En Algérie, il est évident que ces deux théories sont mises en action. Seuls les ignorants et les partisans des théories impérialistes le contesteraient. Cependant, jusqu’à présent, ces deux théories subversives sont mises en échec en Algérie, tant par le peuple que par l’autorité étatique.
Restent les menaces contre l’Algérie, constituées par la guerre dans la nation voisine, la Libye, notamment avec l’intervention de l’armée turque, et par des organisations terroristes sur la frontière sud, soutenues par les oligarchies impérialistes tout en prétendant combattre le «terrorisme international».
C’est dire combien le degré de conscience, de vigilance et de préparation doit être le plus élevé, tant parmi le peuple contestataire que l’armée et les autorités étatiques afin que les problèmes algériens soient réglés uniquement par les citoyens d’Algérie, de manière pacifique, démocratique et sans aucune ingérence extérieure.
Perspective
Une possibilité de solution semble se dessiner : les assises nationales du PAD (Pacte de l’alternative démocratique), qui devraient avoir lieu le 25 janvier prochain «pour l’alternative démocratique et pour la souveraineté populaire» (6).
C’est là, cependant, non pas l’émanation d’un processus d’élections démocratiques de représentants du Mouvement populaire, mais une initiative de personnalités qui pourrait en constituer une étape, un premier pas, une incitation, par la formulation d’une plateforme commune d’action. Celle-ci devrait logiquement être suivie par la constitution de structures de base territoriale (comités ou assemblées) pour discuter et améliorer le texte proposé, puis, espérons-le, déboucher sur un processus d’élection de représentants (sur mandat impératif) du Mouvement populaire.

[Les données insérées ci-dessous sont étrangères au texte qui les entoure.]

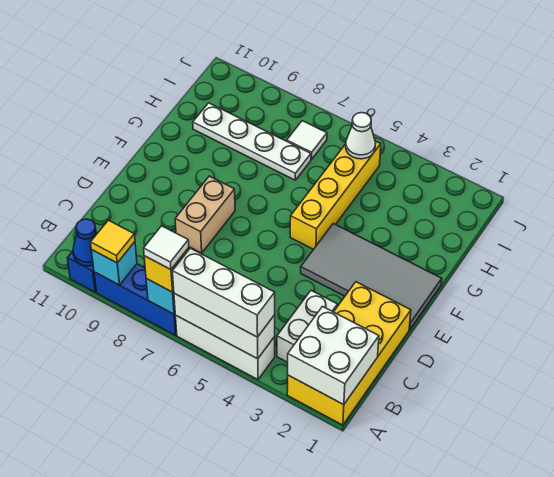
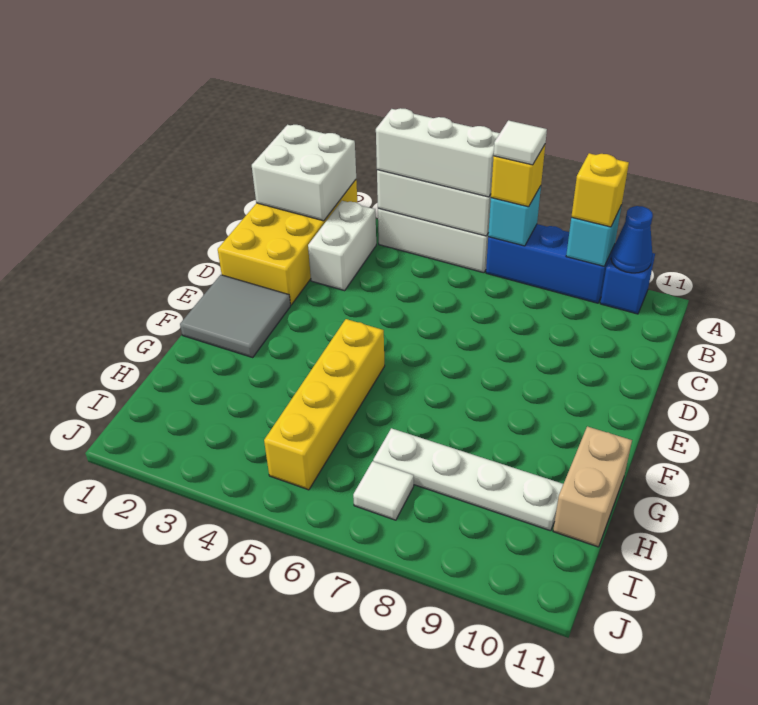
yellow 1x1 tile [91,220,135,263] -> yellow 1x1 brick [571,153,629,227]
tan 1x2 brick [175,176,235,253] -> tan 1x2 brick moved to [553,426,632,547]
grey 2x4 tile [301,224,442,330] -> grey 2x2 tile [180,275,290,357]
white 1x1 cone [346,113,376,159] -> none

Espérons que les onze mois de marches hebdomadaires et d’activités annexes de diverses formes d’associations citoyennes finiront par être une leçon pratique pour que le Mouvement populaire se dote enfin des moyens pratiques pour réaliser ses revendications fondamentales en termes de démocratie authentique, c’est-à-dire au service réel du peuple, donc de la nation algérienne.
K. N.
(1) «Du cri à l’organisation» in «Sur l’intifadha populaire en Algérie 2019», librement accessible ici : https://www.editionselectronslibres-edizionielettroniliberi-maddah.com/ell-francais-sociologie-oeuvres-sur-intifadha-algerie-2019.html
(2) «Pourquoi le Mouvement populaire n’a pas d’auto-organisation ?» in http://kadour-naimi.over-blog.com/2020/01/pourquoi-le-mouvement-populaire-algerien-n-a-pas-d-auto-organisation.html
(3) «Alliance Rachad et MAK : menace sur l’intégrité nationale» in «Sur l’intifadha…», o. c.
(4) Algérie rafaa156 JZR 20200119 in https://www.youtube.com/watch?v=7xrulE4kmTw&pbjreload=10
(5) K. Naïmi, point «10.10. Théorie du ‘’Chaos créatif’’ dans l’ouvrage La Guerre, pourquoi ? La paix, comment ?…, librement accessible in https://www.editionselectronslibres-edizionielettroniliberi-maddah.com/ell-francais-sociologie-oeuvres-guerre-paix.html
(6) https://www.algeriepatriotique.com/2020/01/22/les-forces-du-pacte-de-lalternative-democratique-tiennent-leurs-assises-ce-samedi/
Ndlr : Les opinions exprimées dans cette tribune ouverte aux lecteurs visent à susciter un débat. Elles n’engagent que l’auteur et ne correspondent pas nécessairement à la ligne éditoriale d’Algeriepatriotique.